To keep it short and simple my grandma hired a company to log 180 trees off the land. They have just started working and are absolutely destroying the land. At least 2-3 up rooted or broke off trees to every one that it supposed to be cut. I just wonder what can be done.


----------



## northmanlogging (Sep 6, 2015)

well to some extent smaller trees like that are going to get mooshed.

From the look of things the loggers are taking the large marketable timber, which is larger and harder to move, making the younger, much smaller trees vulnerable to damage.

From what I see the damage could be a whole lot worse and the loggers are doing the best they can.


----------



## Skeans (Sep 6, 2015)

What kind of equipment are they using, thinning there will always be some damage normally skinning up of trees here in the west coast. If we did that I'd be packing up and looking for a new job. I will say normally you do cut yourself some lays unless using a buncher. And I do agree with North man they didn't thin as they should unless instructed to take out only that was dead.

Sent from my SAMSUNG-SM-G890A using Tapatalk


----------



## coltont (Sep 7, 2015)

I say it looks like trash and is a poor representation of logging. They are in a hurry by the looks of things. If there a bunch of trees in the way for falling a large marketable tree we cut the small ones down first rather than dropping the big tree and just completely making it look like war. They are hoggers not loggers.

Sent from my XT1254 using Tapatalk


----------



## andrew461 (Sep 7, 2015)

This is just a small area. Maybe an area the size of 100 yards by 100 yards. This is all done by 3 dudes and an ancient timberjack skidder that's pissing oil everywhere it goes. I completely get there will be some damage but it seems very excessive like they are just rushing the job...kind of a time is money deal.


----------



## coltont (Sep 7, 2015)

Yep you got it. Now if they are cutting monster red oak or **** oak with a huge wide crown some of that damage is not avoidable. But the oak you showed with the big crack from being bent over so far and standing back up....... That shows there quality of work. They could have at least cut it down and mentioned it to you. Being that it's merchantable size that seems to be the rite thing to do. IMO

Sent from my XT1254 using Tapatalk


----------



## andrew461 (Sep 7, 2015)

Unfortunately it looks as if they will just have to finish up and never be allowed back. One thing I did forget to mention was they are also taking a lot of unmarked logs out. For example they had about 15 full unmarked tress on the landing. I'll post more pictures of some worse damage later.


----------



## coltont (Sep 7, 2015)

Did they buy it on the stump or are they paying a percentage per load?

Sent from my XT1254 using Tapatalk


----------



## andrew461 (Sep 7, 2015)

Paid 80k for 180 trees is all I know so I assume on the stump. Guys is disputing it and saying that he is taking 200 now.


----------



## coltont (Sep 7, 2015)

And people wonder why loggers get a bad name.

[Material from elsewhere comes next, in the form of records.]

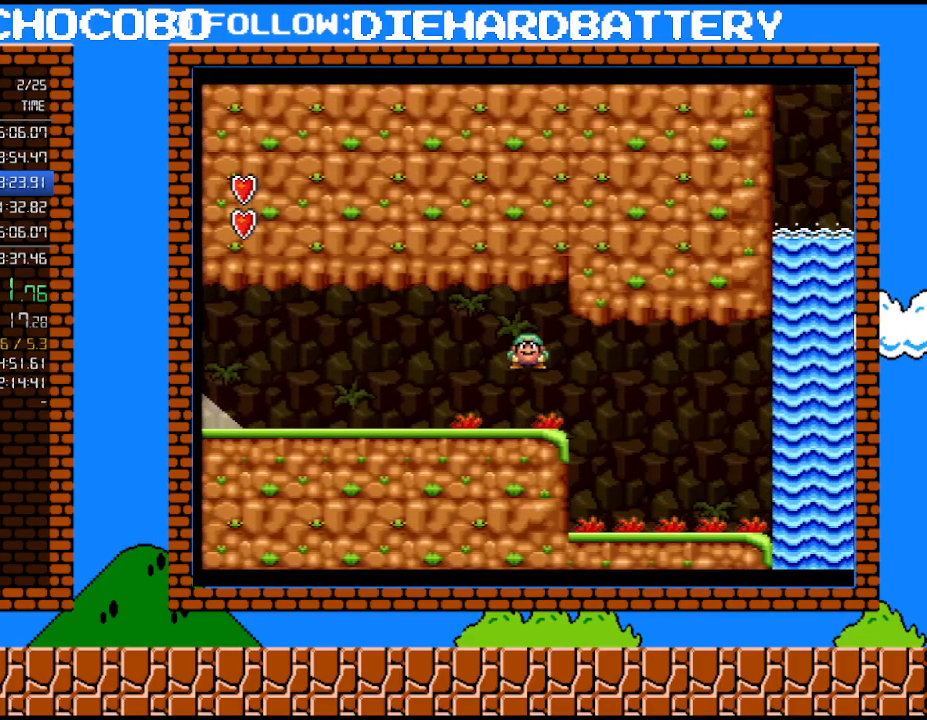
{"buttons": ["Y", "DPAD_RIGHT"], "events": []}
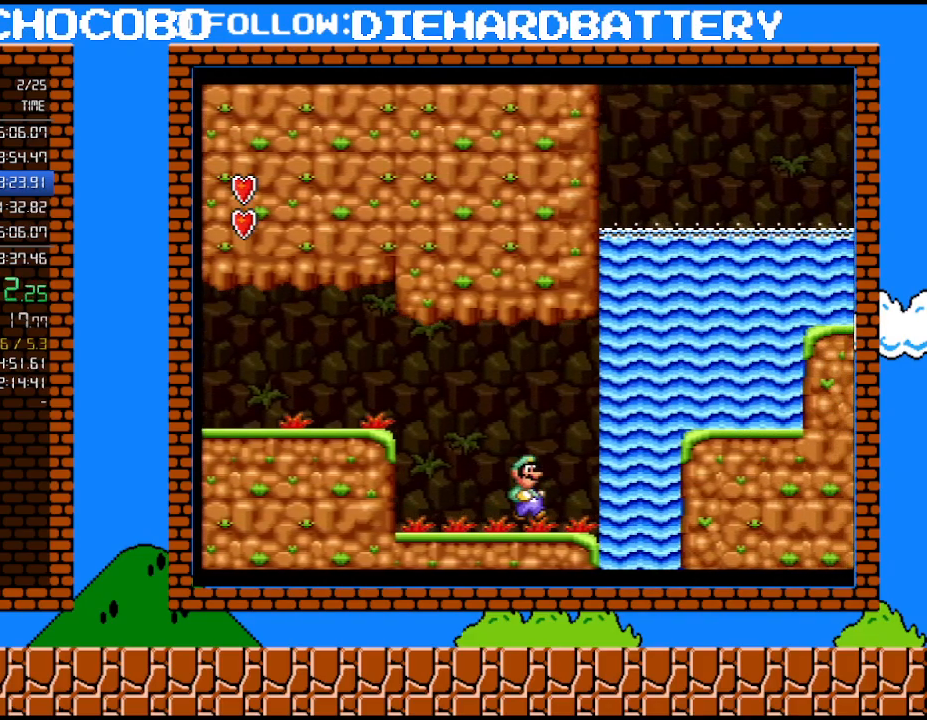
{"buttons": ["Y", "DPAD_LEFT"], "events": [[33, "B", "down"], [217, "B", "up"], [433, "DPAD_UP", "down"], [467, "DPAD_LEFT", "down"], [467, "DPAD_RIGHT", "up"], [467, "DPAD_UP", "up"]]}
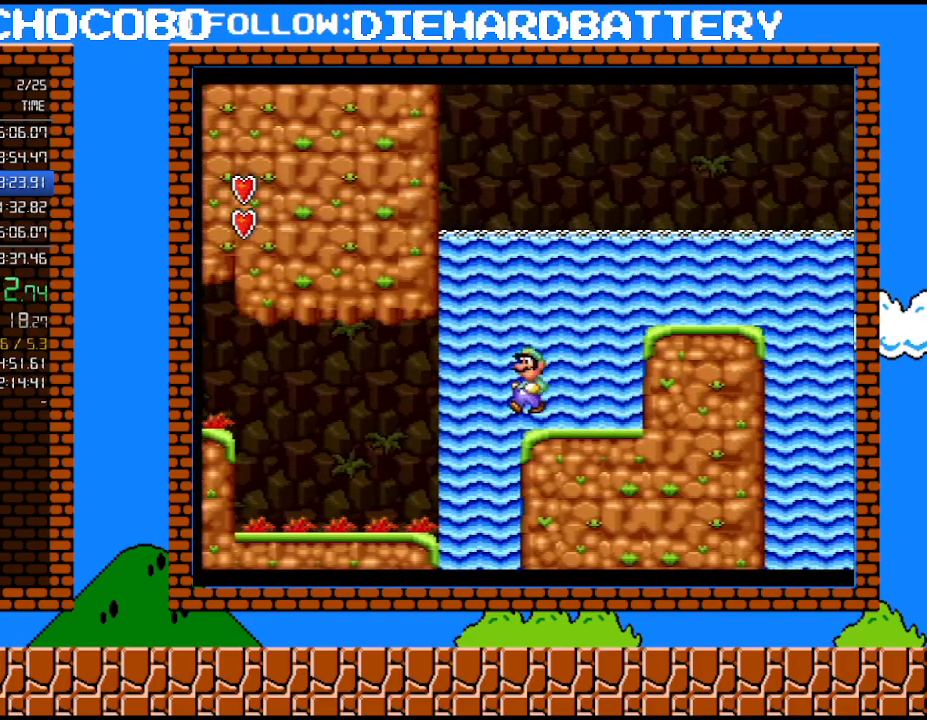
{"buttons": ["B", "Y"], "events": [[117, "DPAD_LEFT", "up"], [250, "B", "down"]]}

Sent from my XT1254 using Tapatalk


----------



## andrew461 (Sep 7, 2015)

Exactly right. I just wish there's something I could do to get them to be more respectful my land. They are leaves widow makers everywhere also..seems very dangerous the way they are leaving things.


----------



## coltont (Sep 7, 2015)

Did you get a contract signed?

Sent from my XT1254 using Tapatalk


----------



## Skeans (Sep 7, 2015)

This is after running though with a fixed head buncher. Being I'm not on the east coast do they have a pulp market there? If so isn't everything merchantable?

Sent from my SAMSUNG-SM-G890A using Tapatalk


----------



## 1270d (Sep 7, 2015)

I'd say it looks like a pretty rough job. Like colton says they should be cutting the lays out before they flop the rest. 
But its always hard to judge a job by a couple of photos. 

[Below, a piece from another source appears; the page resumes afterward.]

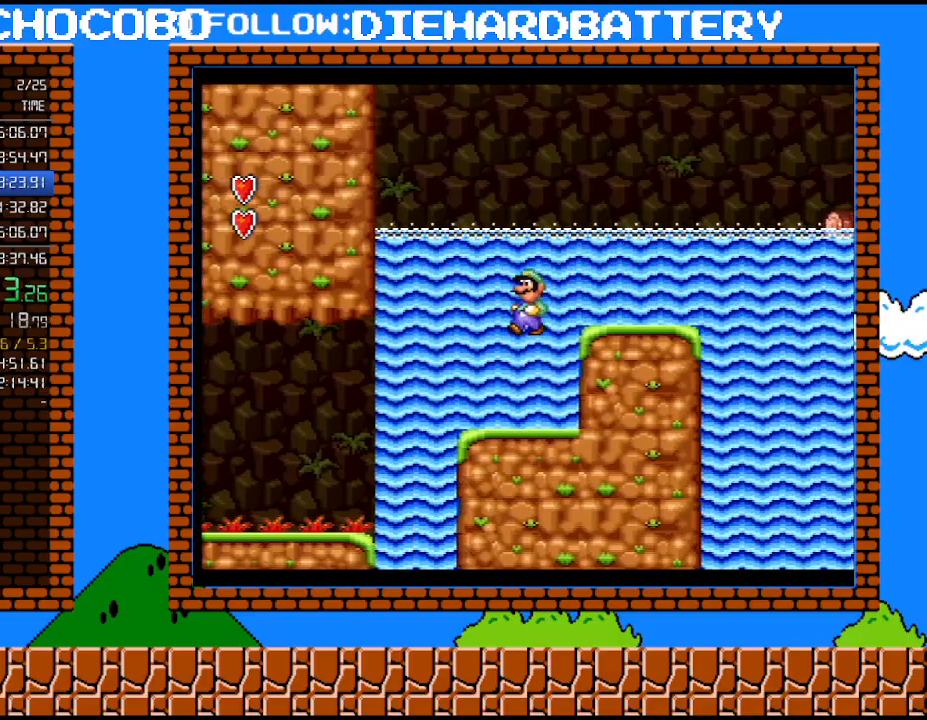
{"buttons": ["Y", "DPAD_RIGHT"], "events": [[83, "B", "up"], [217, "DPAD_RIGHT", "down"]]}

Sent from my XT1254 using Tapatalk


----------



## northmanlogging (Sep 7, 2015)

If they are taking unmarked trees than yeah they gotta go, Also the mooshing of some small trees is going to happen but not every tree in the area.


----------



## andrew461 (Sep 7, 2015)

Skeans said:


> View attachment 445738
> 
> This is after running though with a fixed head buncher. Being I'm not on the east coast do they have a pulp market there? If so isn't everything merchantable?
> 
> Sent from my SAMSUNG-SM-G890A using Tapatalk


Not sure but worth looking into the pulp wood deal.


----------



## andrew461 (Sep 7, 2015)

Not sure if there was a contract or not. This was my grandmas deal and it seems they think they are going to get one over on an old lady.


----------



## andrew461 (Sep 7, 2015)

I'll 


1270d said:


> I'd say it looks like a pretty rough job. Like colton says they should be cutting the lays out before they flop the rest.
> But its always hard to judge a job by a couple of photos.
> 
> Sent from my XT1254 using Tapatalk


Ill post more pics after work of more intense damage


----------



## slowp (Sep 7, 2015)

Contract? References checked?

In the future, I'd recommend walking the area with the logger BEFORE anything is cut. Take a few roles of flagging along and flag in the skid trails. That helps with the falling. If they are good, they directionally fall the trees and can minimize damage. 

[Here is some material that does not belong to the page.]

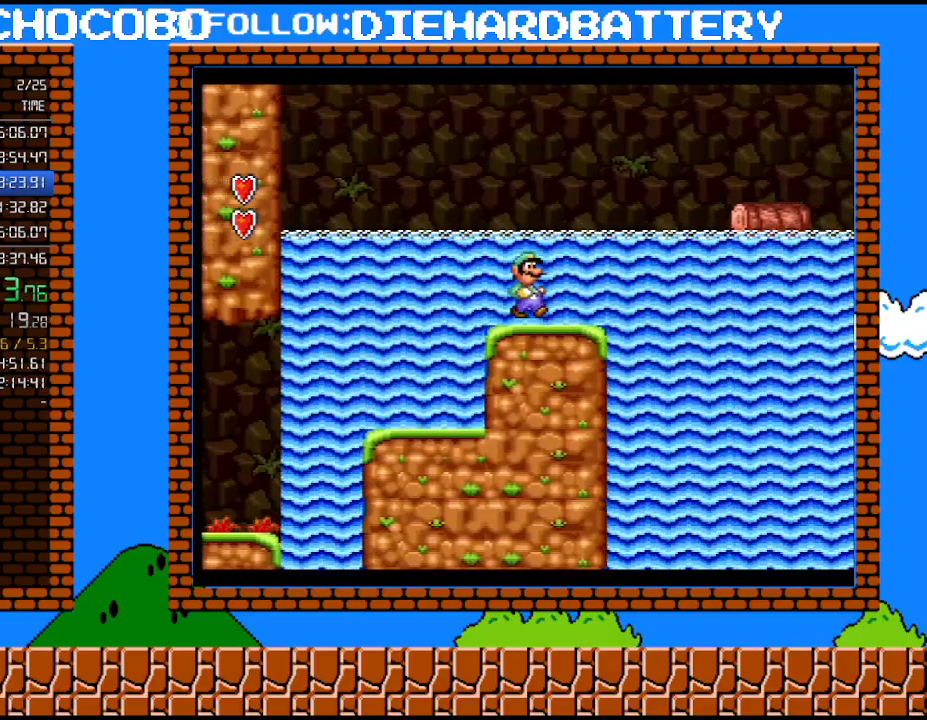
{"buttons": ["B", "Y", "DPAD_RIGHT"], "events": [[150, "B", "down"]]}
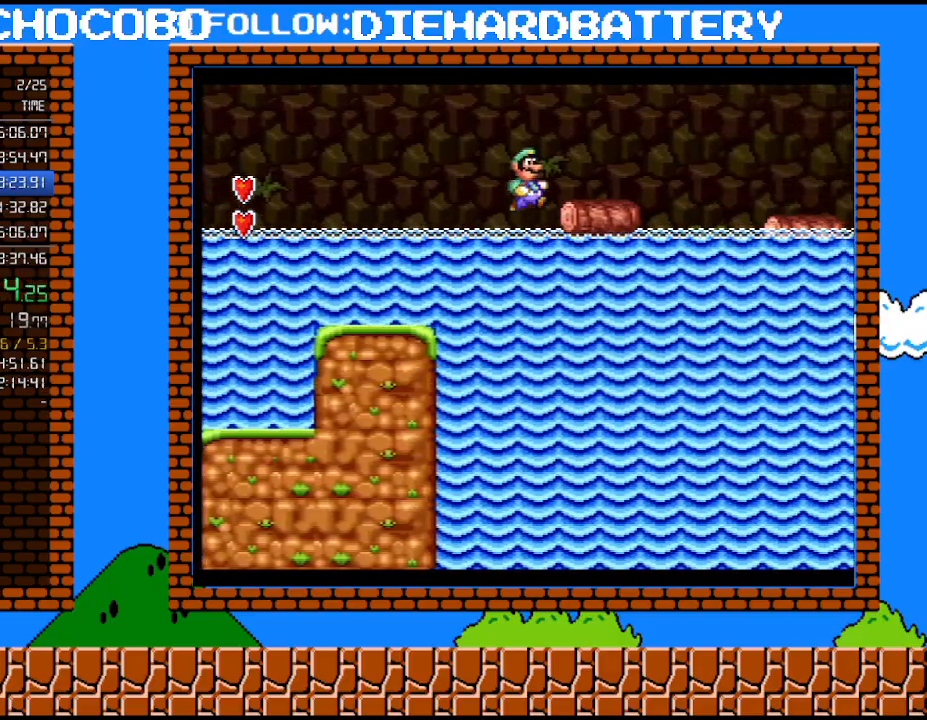
{"buttons": ["Y", "DPAD_RIGHT"], "events": [[500, "B", "up"]]}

Was each tree to be cut, marked? If not, how and who is picking each tree to cut? Was there a timber cruise (volume estimation) done before cutting? 

Sounds like you need........a forester!

Pictures of damage are fine, but what percentage of the whole stand of trees is acceptable to be damaged? I've never seen a perfect logging job, unless you count clearcuts.
You need to figure out what is acceptable...10%? and put that, and everything else, in writing.


----------



## BeatCJ (Sep 7, 2015)

I would guess that if it's Grandma's deal, then Grandma is the only one with the ability to take action.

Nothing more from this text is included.